I have a combination question/suggestion. I’ve been wondering why the Merkle tree root doesn’t contain a hash of the content. It seems to be the source of some confusion and I can think of some situations where it would be nice to have. The confusion seems to be because the CID is a hash of the contents but only indirectly via the Merkle tree so without the entire tree there is no way to verify the hash of the complete file. The other is that the same file can hash to different values depending on various parameters like the chunker used. Unfortunately that means that I can add the same file twice and get two different hashes. That is what it is, but there isn’t any way to verify the they actually are the same file without retrieving both files, hashing the contents and comparing the hashes.

I get why you wouldn’t want to do that because recomputing the entire hash over and over again would get expensive but I could imagine that it might be possible using something like lthash https://github.com/lukechampine/lthash

If you had that you could determine if two files were the same by just retrieving the root node and comparing lthashes. If gateways gave you a way to retrieve node as well as files you could also retrieve a file’s root node verify the CID and compare the lthash and then you wouldn’t need to trust the gateway.
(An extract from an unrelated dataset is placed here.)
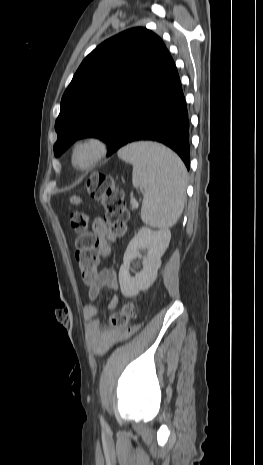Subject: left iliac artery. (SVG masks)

Maybe I’m completely missing something but I thought I’d throw it out there and if I’m missing something maybe someone would be kind enough to let me know what I’m missing.

2 Likes

I like the idea of including a hash of the original file to the root node of the DAG.

Currently if I query the root node by CID I get something like this:

$ ipfs dag get QmShzonja4XdJsWTwDtfA6so1LgEqxjBkffZg3LgcNEvf1 | jq
{
  "data": "CAIYgNDM0RAggIDgFSCAgOAVIICA4BUggIDgFSCAgOAVIICA4BUggIDgFSCAgOAVIICA4BUggIDgFSCAgOAVIICA4BUggIDgFSCAgOAVIICA4BUggIDgFSCAgOAVIICA4BUggIDgFSCAgOAVIICA4BUggIDgFSCAgOAVIICA4BUggIDgFSCAgOAVIICA4BUggIDgFSCAgOAVIICA4BUggIDgFSCAgOAVIICA4BUggIDgFSCAgOAVIICA4BUggIDgFSCAgOAVIICA4BUggIDgFSCAgOAVIICA4BUggIDgFSCAgOAVIICA4BUggIDgFSCAgOAVIICA4BUggIDgFSCAgOAVIICA4BUggIDgFSCAgOAVIICA4BUggIDgFSCAgOAVIICA4BUggIDgFSCAgOAVIICA4BUggIDgFSCAgOAVIICA4BUggIDgFSCAgOAVIICA4BUggIDgFSCAgOAVIICA4BUggIDgFSCAgOAVIICA4BUggIDgFSCAgOAVIICA4BUggIDgFSCAgOAVIICA4BUggIDgFSCAgOAVIICA4BUggIDgFSCAgOAVIICA4BUggIDgFSCAgOAVIICA4BUggIDgFSCAgOAVIICA4BUggIDgFSCAgOAVIICA4BUggIDgFSCAgOAVIICA4BUggIDgFSCA0OwT",
  "links": [
    {
....

I don’t see why it can’t include another field like original_hash

The nature of a “Merkle Tree” means that if you update a “node” on the tree structure you only have to re-generate the new hash of that one node, and then propagate up the tree to all parents, where ultimately the parent hash changes, and during that process you aren’t having to make a “full pass” over all the data which would be required to regenerate a SHA256.

Although no one stated it explicitly, this is probably the “true” technical reason that IPFS is not using “true” content addressing.